Grandmas aren’t the only thing worth writing about from my twenty-six years. I want to write about my husband and our own intense love story that began when I was only fifteen. I want to write about my too-intense love for students. What teaching gave me and took from me. About the whole education system. And religion. And about God despite religion. I want to write about a unique view of feminism. About moving and people and north and south. About a ridiculous village called Woodbine. About mother-daughter relationships. And sisters. The teeter-totter of losing my hearing, gaining, and losing again. I want to write about childhood and high school and marriage and learning and panic disorder and crippling anxiety. Dear experts, respectfully please go poke yourselves in the eye because I have plenty of writing material. And I will continue to write into motherhood and new careers and more losses and other victories and changes.
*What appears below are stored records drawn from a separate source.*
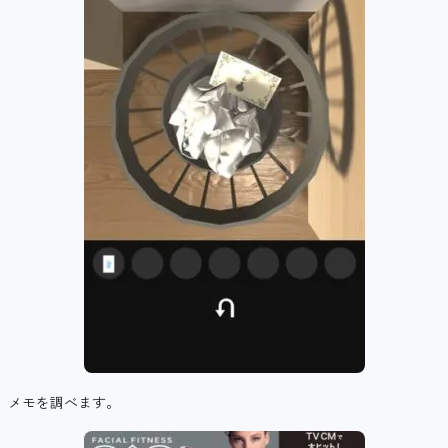
メモを調べます。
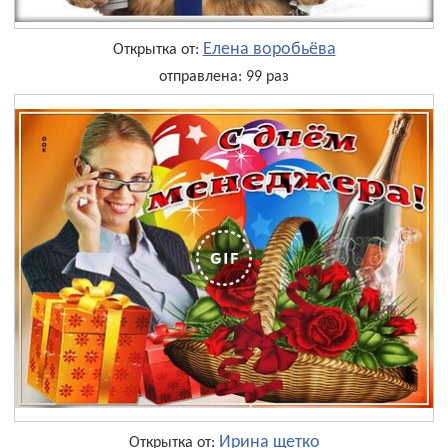
Елена воробьёва
Открытка от:
отправлена: 99 раз
Ирина щетко
Открытка от:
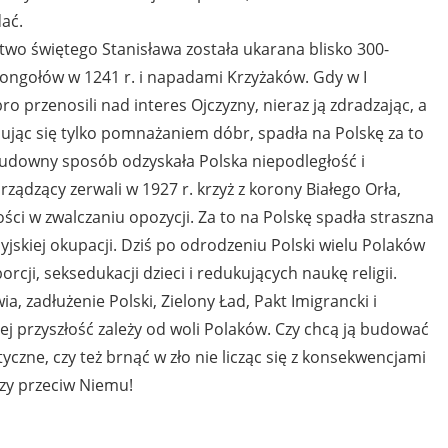
dać.
stwo świętego Stanisława została ukarana blisko 300-
ongołów w 1241 r. i napadami Krzyżaków. Gdy w I
 przenosili nad interes Ojczyzny, nieraz ją zdradzając, a
ując się tylko pomnażaniem dóbr, spadła na Polskę za to
 cudowny sposób odzyskała Polska niepodległość i
ządzący zerwali w 1927 r. krzyż z korony Białego Orła,
ości w zwalczaniu opozycji. Za to na Polskę spadła straszna
syjskiej okupacji. Dziś po odrodzeniu Polski wielu Polaków
cji, seksedukacji dzieci i redukujących naukę religii.
ia, zadłużenie Polski, Zielony Ład, Pakt Imigrancki i
Jej przyszłość zależy od woli Polaków. Czy chcą ją budować
tyczne, czy też brnąć w zło nie licząc się z konsekwencjami
 czy przeciw Niemu!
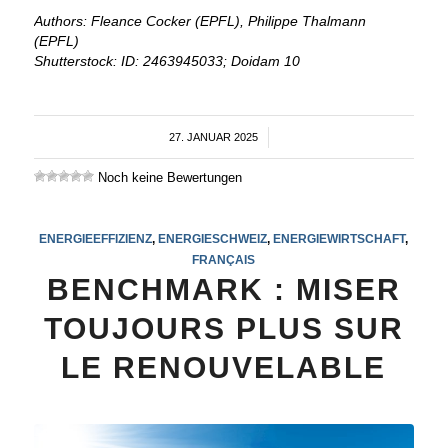
Authors: Fleance Cocker (EPFL), Philippe Thalmann
(EPFL)
Shutterstock: ID: 2463945033; Doidam 10
27. JANUAR 2025
/
Noch keine Bewertungen
ENERGIEEFFIZIENZ
,
ENERGIESCHWEIZ
,
ENERGIEWIRTSCHAFT
,
FRANÇAIS
BENCHMARK : MISER
TOUJOURS PLUS SUR
LE RENOUVELABLE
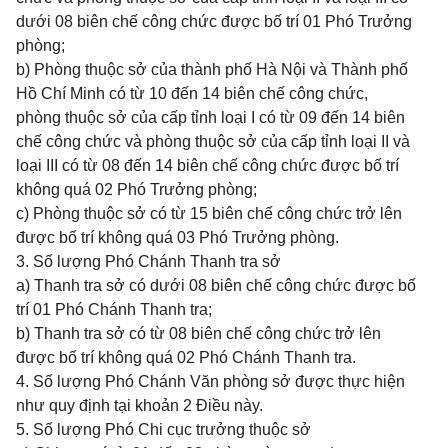
dưới 08 biên chế công chức được bố trí 01 Phó Trưởng
phòng;
b) Phòng thuộc sở của thành phố Hà Nội và Thành phố
Hồ Chí Minh có từ 10 đến 14 biên chế công chức,
phòng thuộc sở của cấp tỉnh loại I có từ 09 đến 14 biên
chế công chức và phòng thuộc sở của cấp tỉnh loại II và
loại III có từ 08 đến 14 biên chế công chức được bố trí
không quá 02 Phó Trưởng phòng;
c) Phòng thuộc sở có từ 15 biên chế công chức trở lên
được bố trí không quá 03 Phó Trưởng phòng.
3. Số lượng Phó Chánh Thanh tra sở
a) Thanh tra sở có dưới 08 biên chế công chức được bố
trí 01 Phó Chánh Thanh tra;
b) Thanh tra sở có từ 08 biên chế công chức trở lên
được bố trí không quá 02 Phó Chánh Thanh tra.
4. Số lượng Phó Chánh Văn phòng sở được thực hiện
như quy định tại khoản 2 Điều này.
5. Số lượng Phó Chi cục trưởng thuộc sở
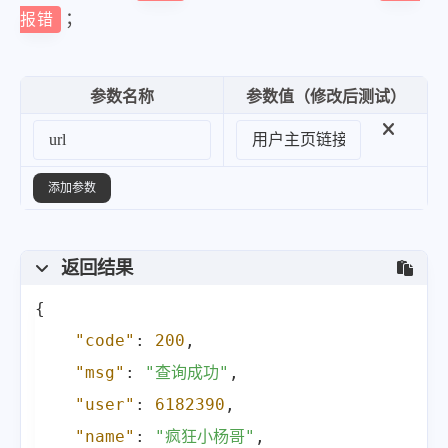
；
报错
参数名称
参数值（修改后测试）
添加参数
返回结果
{
"code"
:
200
,
"msg"
:
"查询成功"
,
"user"
:
6182390
,
"name"
:
"疯狂小杨哥"
,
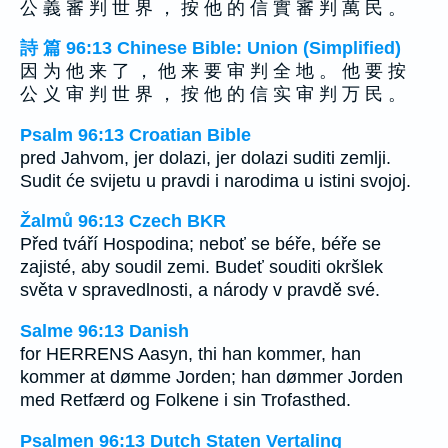
公 義 審 判 世 界 ， 按 他 的 信 實 審 判 萬 民 。
詩 篇 96:13 Chinese Bible: Union (Simplified)
因 为 他 来 了 ， 他 来 要 审 判 全 地 。 他 要 按
公 义 审 判 世 界 ， 按 他 的 信 实 审 判 万 民 。
Psalm 96:13 Croatian Bible
pred Jahvom, jer dolazi, jer dolazi suditi zemlji.
Sudit će svijetu u pravdi i narodima u istini svojoj.
Žalmů 96:13 Czech BKR
Před tváří Hospodina; neboť se béře, béře se
zajisté, aby soudil zemi. Budeť souditi okršlek
světa v spravedlnosti, a národy v pravdě své.
Salme 96:13 Danish
for HERRENS Aasyn, thi han kommer, han
kommer at dømme Jorden; han dømmer Jorden
med Retfærd og Folkene i sin Trofasthed.
Psalmen 96:13 Dutch Staten Vertaling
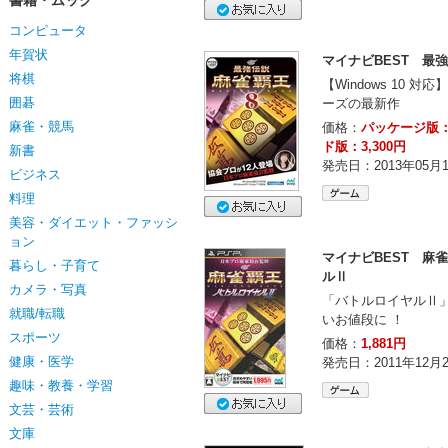
書籍・ムック
コンピュータ
年賀状
マイナビBEST 最
将棋
【Windows 10 
囲碁
ーズの最新作
麻雀・競馬
価格：
パッケージ版：
ド版：3,300円
新書
発売日：2013年05月
ビジネス
料理
美容・ダイエット・ファッシ
ョン
マイナビBEST 麻
暮らし・子育て
ルⅡ
カメラ・写真
「バトルロイヤルⅡ」
就職/転職
いお値段に ！
スポーツ
価格：
1,881円
健康・医学
発売日：2011年12月
趣味・教養・学習
文芸・芸術
文庫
I want to show you what it all looks like, make you nod your head, “yes.” Show you you’re understood.
Why I must try anyway:
I have a fierce and urgent need for truth—a need to expose the fake, reveal the hidden, see the whole of the experience. I want to sculpt words of clay into a masterpiece without forgetting the masterpiece is of mud. I love confessional writing, the mud of everyday life, and I believe the specific can be universal. Stop pretending, I want to scream at everyone. And myself.
This need for authenticity is why I’m so drawn to creative nonfiction. Ezra Pound echoes “Make it new.” Truth is ancient and timeless but also a daily discovery, a growing thing. Real life has enough layers to keep me fascinated and busy peeling. Enough questions to keep me curious. There’s enough grit there. And enough grace.
Writing is prayer to me….it’s always some sort of prayer. Even filled with curses. Even about non-godly things. The release of clenched fists. I tutor a girl who fascinates me and teaches me about herself and myself at her age and myself now and God. She possesses a beautiful and challenging duality. She doesn’t speak much. Communication seems slow and imbalanced and pulled and simple-minded. But she is anything but simple-minded. Her writing is poetic and symbolic and filled with misspellings and shockingly brilliant and scary and complex and genius. She lets me read her prayer journal sometimes.
Her journal (much like the one I wrote in at her age) is the only thing that softens all the hardness in this heart. She understands the release of writing. I have to start with the tool of writing to get her talking. Keep turning the knob on the faucet. And the faucet just does a little drip…and then a few slow, weighty, seems-like-forever moments later…it does a little drip-drip again. And then. And then ten minutes later the whole sink overflows with a gushing flood of creativity. Words that are special and different, poetic and so…worth the wait. And oh, how I understand her hesitation. And I will gently draw out all of that inside beauty. Because God’s right there in the details. And writing is a holy act.
Betsy Lerner says that writing is like handing over your heart on a plate. So true. Fears of not being adequate in my writing make me feel like I am nothing. Fears make me hesitate to admit what I want to be. But the art of writing, the humanness of writing, allows me the chance to be everything. And to be everything is simply all I’ve ever wanted to be.